EXTRACTED MATERIAL: Begin

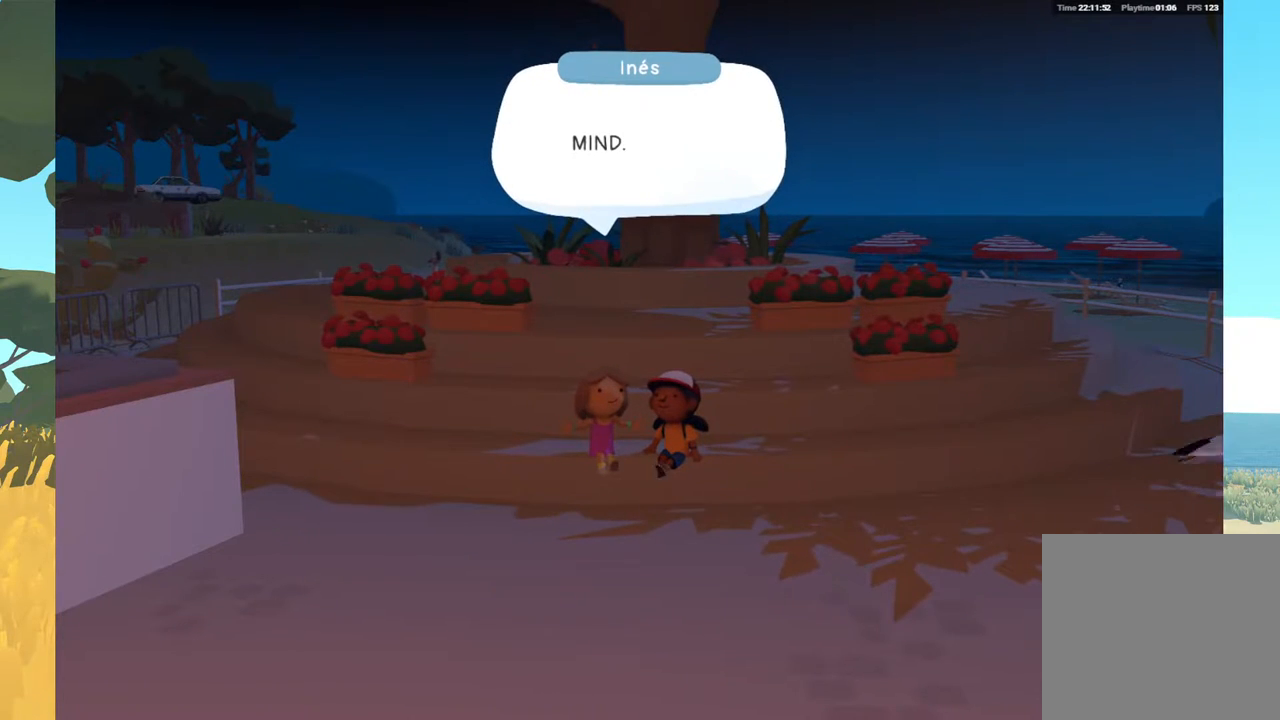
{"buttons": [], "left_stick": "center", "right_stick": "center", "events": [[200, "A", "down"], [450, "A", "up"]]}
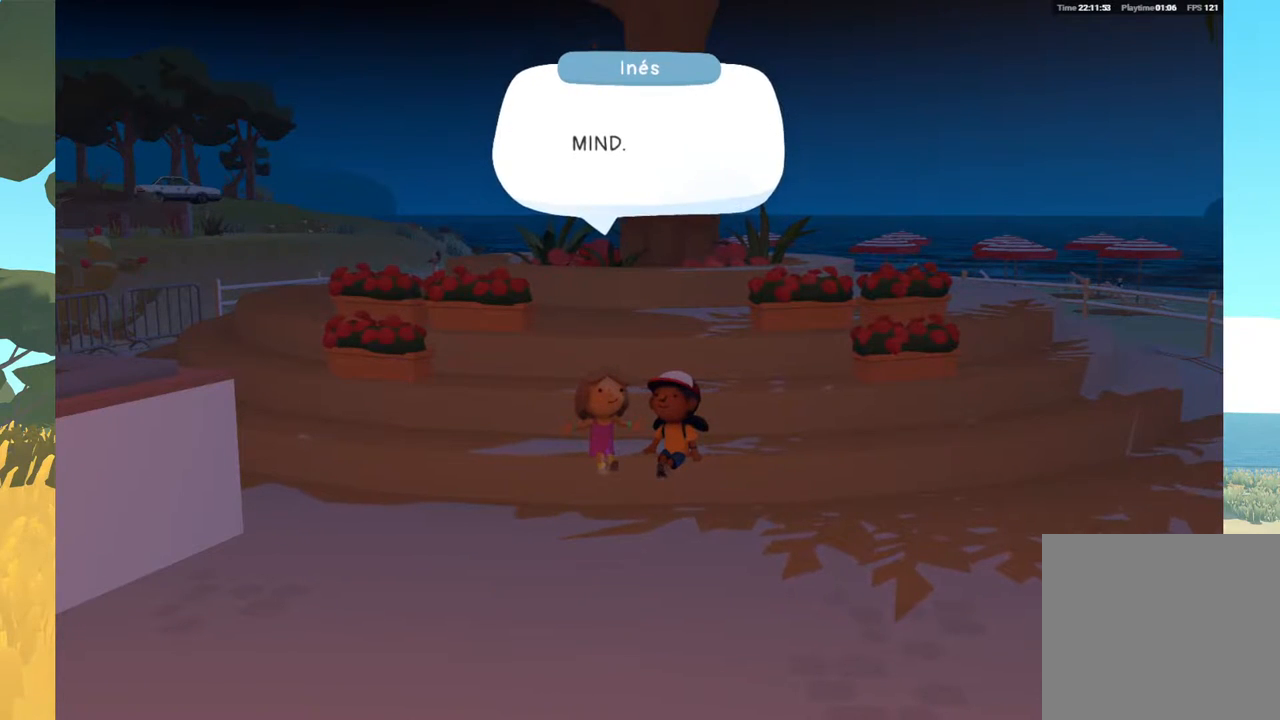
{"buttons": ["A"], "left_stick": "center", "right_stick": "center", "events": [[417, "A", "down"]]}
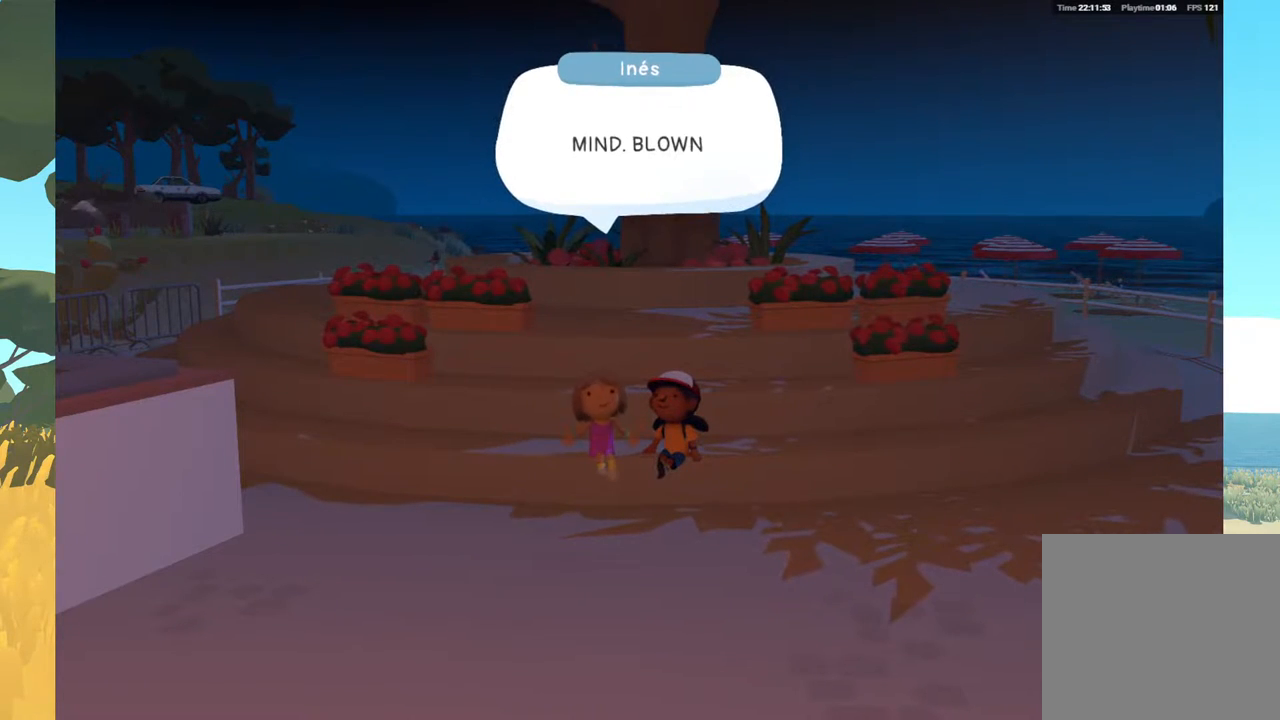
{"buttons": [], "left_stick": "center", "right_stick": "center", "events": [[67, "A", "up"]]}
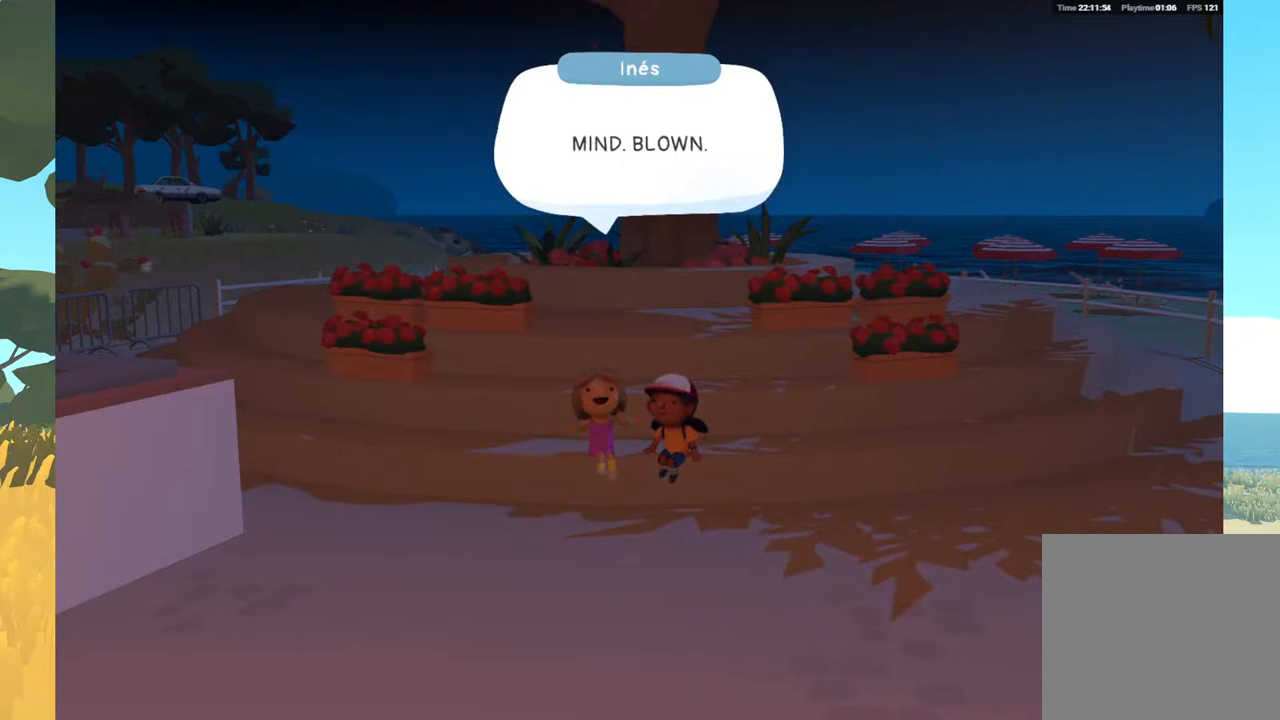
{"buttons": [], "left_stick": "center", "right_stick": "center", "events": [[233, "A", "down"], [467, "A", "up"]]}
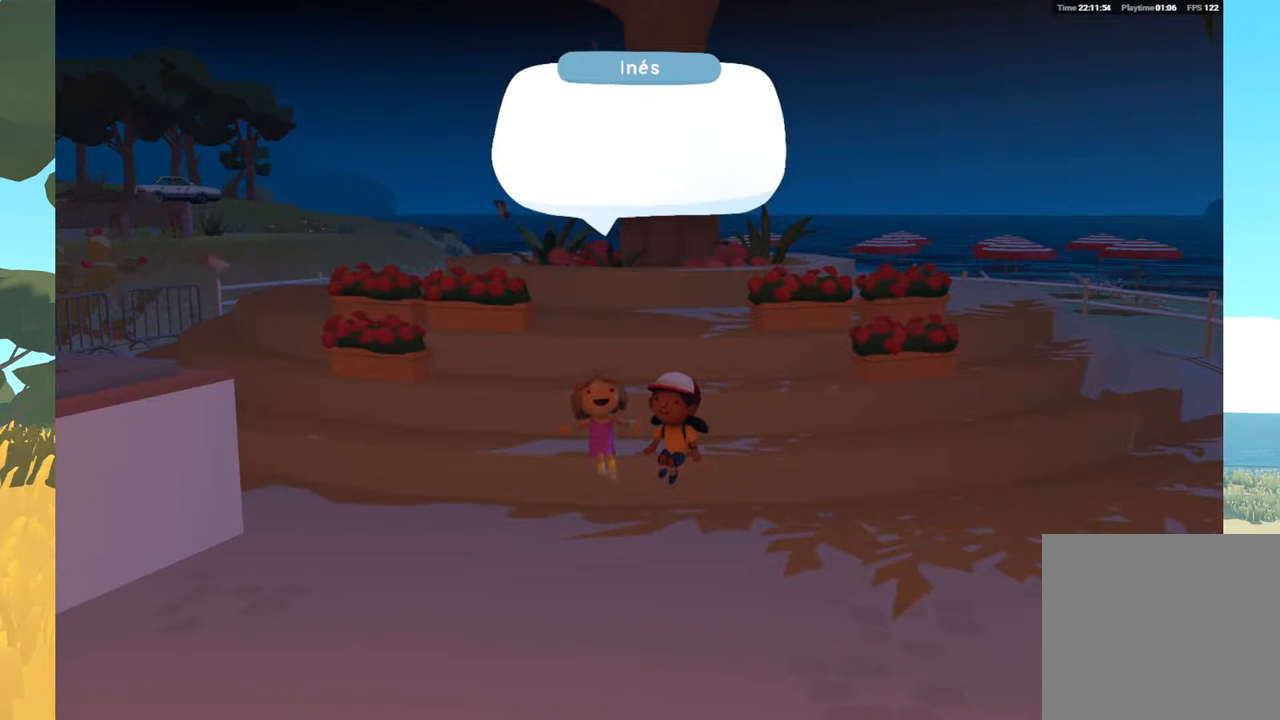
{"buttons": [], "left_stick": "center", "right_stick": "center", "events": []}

EXTRACTED MATERIAL: End

**PROBLEM TO WORK ON:**
If a line in the records above holds the string "down", copy it out.

**EXERCISE RESPONSE:**
{"buttons": [], "left_stick": "center", "right_stick": "center", "events": [[200, "A", "down"], [450, "A", "up"]]}
{"buttons": ["A"], "left_stick": "center", "right_stick": "center", "events": [[417, "A", "down"]]}
{"buttons": [], "left_stick": "center", "right_stick": "center", "events": [[233, "A", "down"], [467, "A", "up"]]}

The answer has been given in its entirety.